先日、大雪の日に大学ヨット部後輩のH君が帰宅難民となり私の家に泊まった。



H君は先月まで近所に住んでいた。

早くに奥様を亡くし、男手一つで一人娘を育て上げ、お嬢さんが巣立ったのを機に引っ越した。

引っ越した先は、我々のハーバーまで数分の海辺の古いマンション。

昔のヨット部合宿所もその地にあり、謂わば我々の聖地か源流か。


彼は、リタイアしたら海のある地で暮らすのが夢だったと言っていた。

孫ができたら海の遊びを教える、そんな爺いになりたいのだと。


大雪の中で、彼の思いを聞き、祖父を思い出した。

母方の祖父は楽しい人だった。


息子(伯父)と歯科医をしていたが、ある日、祖母も患者も伯父に任せて伊豆の網代に行ってしまった。

網代が歯科医不在になってしまったことを知り、釣り好きの祖父は診察器材一式丸ごと引っ越してしまった。
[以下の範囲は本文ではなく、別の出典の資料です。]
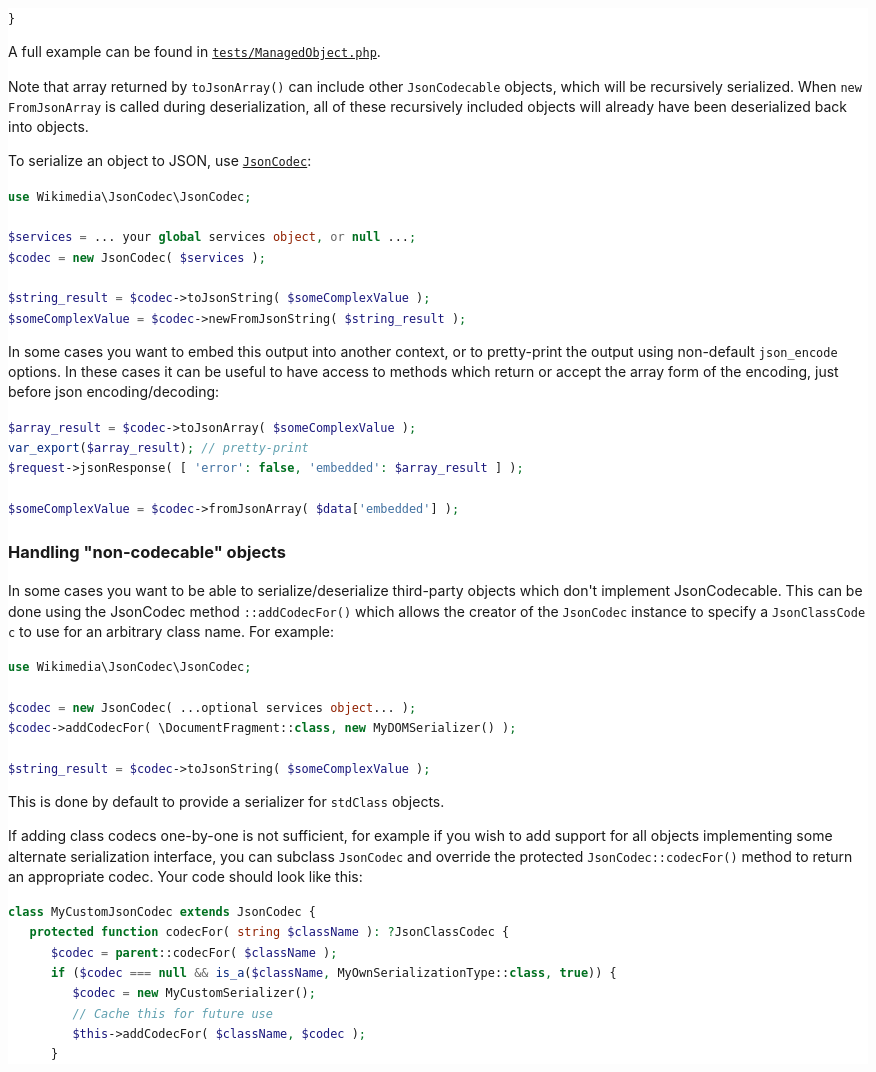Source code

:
 ```php
}
```
A full example can be found in
[`tests/ManagedObject.php`](./tests/ManagedObject.php).

Note that array returned by `toJsonArray()` can include other
`JsonCodecable` objects, which will be recursively serialized.
When `newFromJsonArray` is called during deserialization, all
of these recursively included objects will already have been
deserialized back into objects.

To serialize an object to JSON, use [`JsonCodec`](./src/JsonCodec.php):
```php
use Wikimedia\JsonCodec\JsonCodec;

$services = ... your global services object, or null ...;
$codec = new JsonCodec( $services );

$string_result = $codec->toJsonString( $someComplexValue );
$someComplexValue = $codec->newFromJsonString( $string_result );
```

In some cases you want to embed this output into another context,
or to pretty-print the output using non-default `json_encode` options.
In these cases it can be useful to have access to methods which
return or accept the array form of the encoding, just before
json encoding/decoding:
```php
$array_result = $codec->toJsonArray( $someComplexValue );
var_export($array_result); // pretty-print
$request->jsonResponse( [ 'error': false, 'embedded': $array_result ] );

$someComplexValue = $codec->fromJsonArray( $data['embedded'] );
```

### Handling "non-codecable" objects

In some cases you want to be able to serialize/deserialize third-party
objects which don't implement JsonCodecable.  This can be done using
the JsonCodec method `::addCodecFor()` which allows the creator of
the `JsonCodec` instance to specify a `JsonClassCodec` to use for
an arbitrary class name.  For example:
```php
use Wikimedia\JsonCodec\JsonCodec;

$codec = new JsonCodec( ...optional services object... );
$codec->addCodecFor( \DocumentFragment::class, new MyDOMSerializer() );

$string_result = $codec->toJsonString( $someComplexValue );
```
This is done by default to provide a serializer for `stdClass` objects.

If adding class codecs one-by-one is not sufficient, for example if
you wish to add support for all objects implementing some
alternate serialization interface, you can subclass `JsonCodec` and
override the protected `JsonCodec::codecFor()` method to return
an appropriate codec.  Your code should look like this:
```php
class MyCustomJsonCodec extends JsonCodec {
   protected function codecFor( string $className ): ?JsonClassCodec {
      $codec = parent::codecFor( $className );
      if ($codec === null && is_a($className, MyOwnSerializationType::class, true)) {
         $codec = new MyCustomSerializer();
         // Cache this for future use
         $this->addCodecFor( $className, $codec );
      }
```

[Latest Stable Version]: https://poser.pugx.org/wikimedia/json-codec/v/stable.svg
[License]: https://poser.pugx.org/wikimedia/json-codec/license.svg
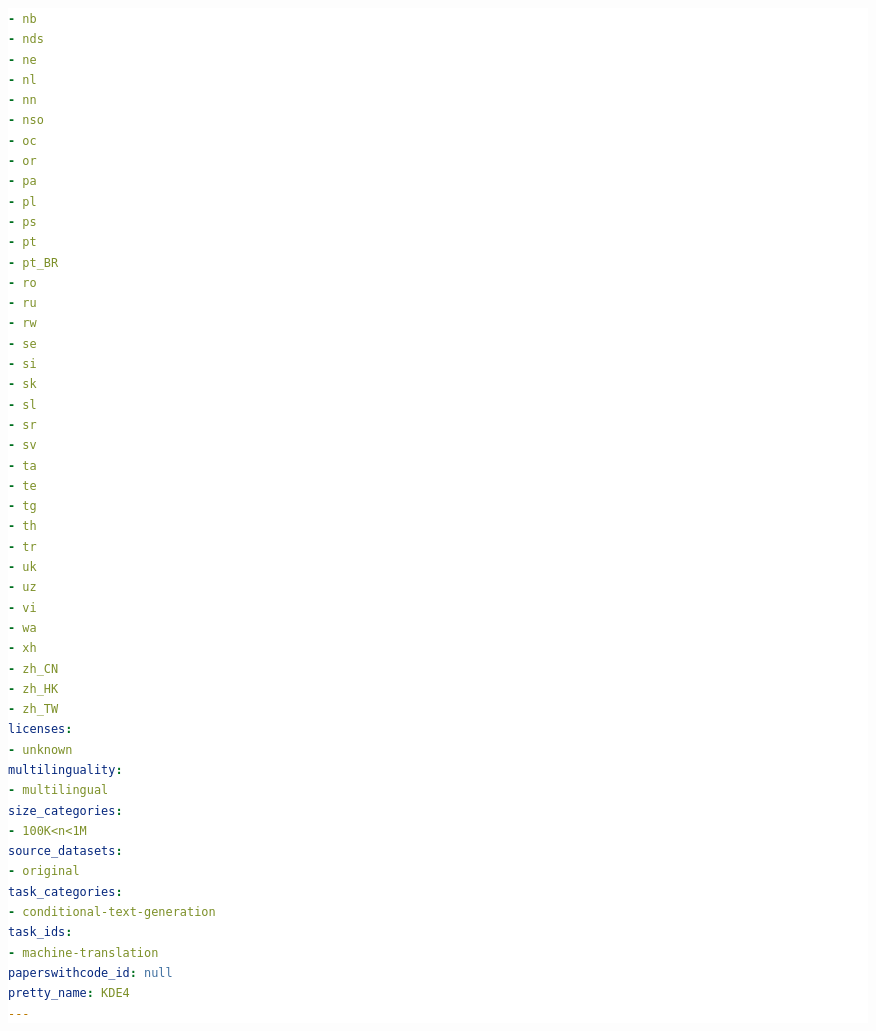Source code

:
 ```yaml
- nb
- nds
- ne
- nl
- nn
- nso
- oc
- or
- pa
- pl
- ps
- pt
- pt_BR
- ro
- ru
- rw
- se
- si
- sk
- sl
- sr
- sv
- ta
- te
- tg
- th
- tr
- uk
- uz
- vi
- wa
- xh
- zh_CN
- zh_HK
- zh_TW
licenses:
- unknown
multilinguality:
- multilingual
size_categories:
- 100K<n<1M
source_datasets:
- original
task_categories:
- conditional-text-generation
task_ids:
- machine-translation
paperswithcode_id: null
pretty_name: KDE4
---
```
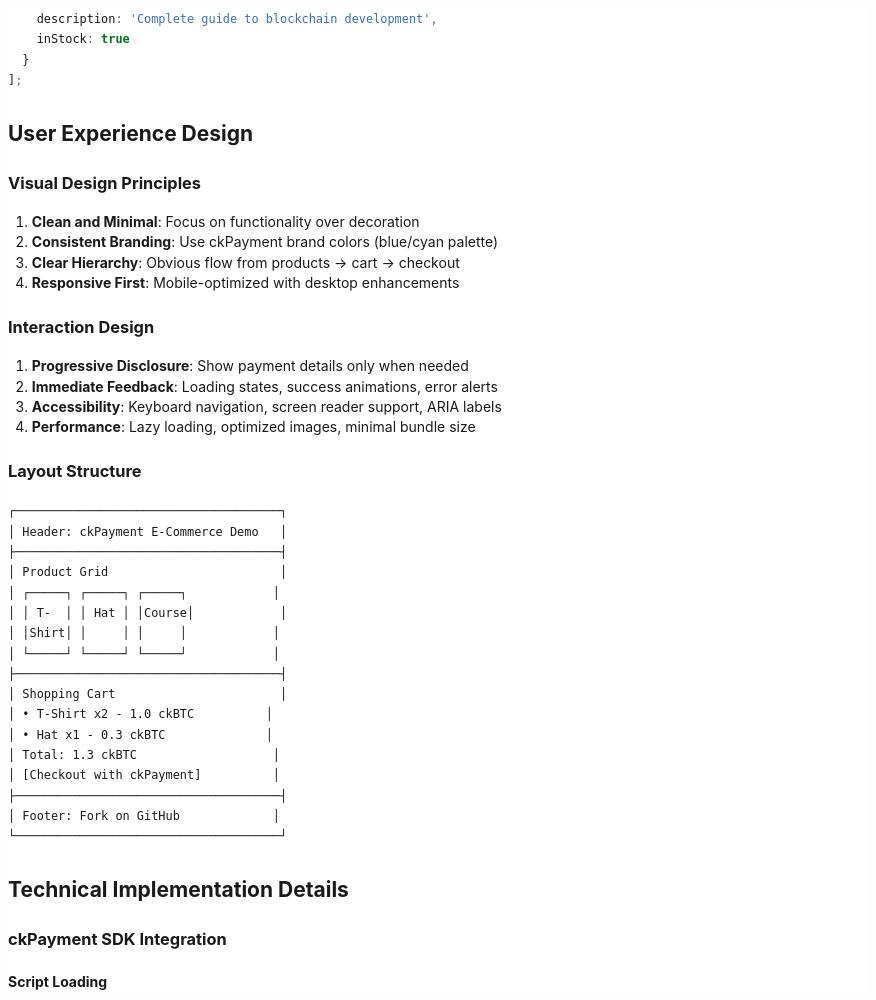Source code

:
 ```typescript
    description: 'Complete guide to blockchain development',
    inStock: true
  }
];
```

## User Experience Design

### Visual Design Principles

1. **Clean and Minimal**: Focus on functionality over decoration
2. **Consistent Branding**: Use ckPayment brand colors (blue/cyan palette)
3. **Clear Hierarchy**: Obvious flow from products → cart → checkout
4. **Responsive First**: Mobile-optimized with desktop enhancements

### Interaction Design

1. **Progressive Disclosure**: Show payment details only when needed
2. **Immediate Feedback**: Loading states, success animations, error alerts
3. **Accessibility**: Keyboard navigation, screen reader support, ARIA labels
4. **Performance**: Lazy loading, optimized images, minimal bundle size

### Layout Structure

```
┌─────────────────────────────────────┐
│ Header: ckPayment E-Commerce Demo   │
├─────────────────────────────────────┤
│ Product Grid                        │
│ ┌─────┐ ┌─────┐ ┌─────┐            │
│ │ T-  │ │ Hat │ │Course│            │
│ │Shirt│ │     │ │     │            │
│ └─────┘ └─────┘ └─────┘            │
├─────────────────────────────────────┤
│ Shopping Cart                       │
│ • T-Shirt x2 - 1.0 ckBTC          │
│ • Hat x1 - 0.3 ckBTC              │
│ Total: 1.3 ckBTC                   │
│ [Checkout with ckPayment]          │
├─────────────────────────────────────┤
│ Footer: Fork on GitHub             │
└─────────────────────────────────────┘
```

## Technical Implementation Details

### ckPayment SDK Integration

#### Script Loading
漁港の隣りの小さな一軒家、1階はガレージというか倉庫、2階は六畳と四畳半。

六畳は診察室、隣りの四畳半で暮らす。

私は、そこに行くのが大好きだった。

祖父から小遣いをもらって、菓子と釣り餌を買い、日がな一日堤防で魚釣り。

漁師町だから、患者さんも漁業関係者ばかりだったのだと思う。

やがて、祖父は隣り町の船大工に小さな漁船を作らせた。

5mくらいの木造船。

祖父の姓をつけた⚪︎⚪︎丸。



普段は漁師に貸して漁港に繋いであった。

その舟に乗せてもらい、釣りや篭漁に行った。

大きなイサキが夜行虫の明かりを纏いながら上がってくる様子、対岸の初島へ航たる時に初めて持たせてもらった舵の重さ…

思い出せばキリがない。


H君は正に、私の祖父のようになるのだろう。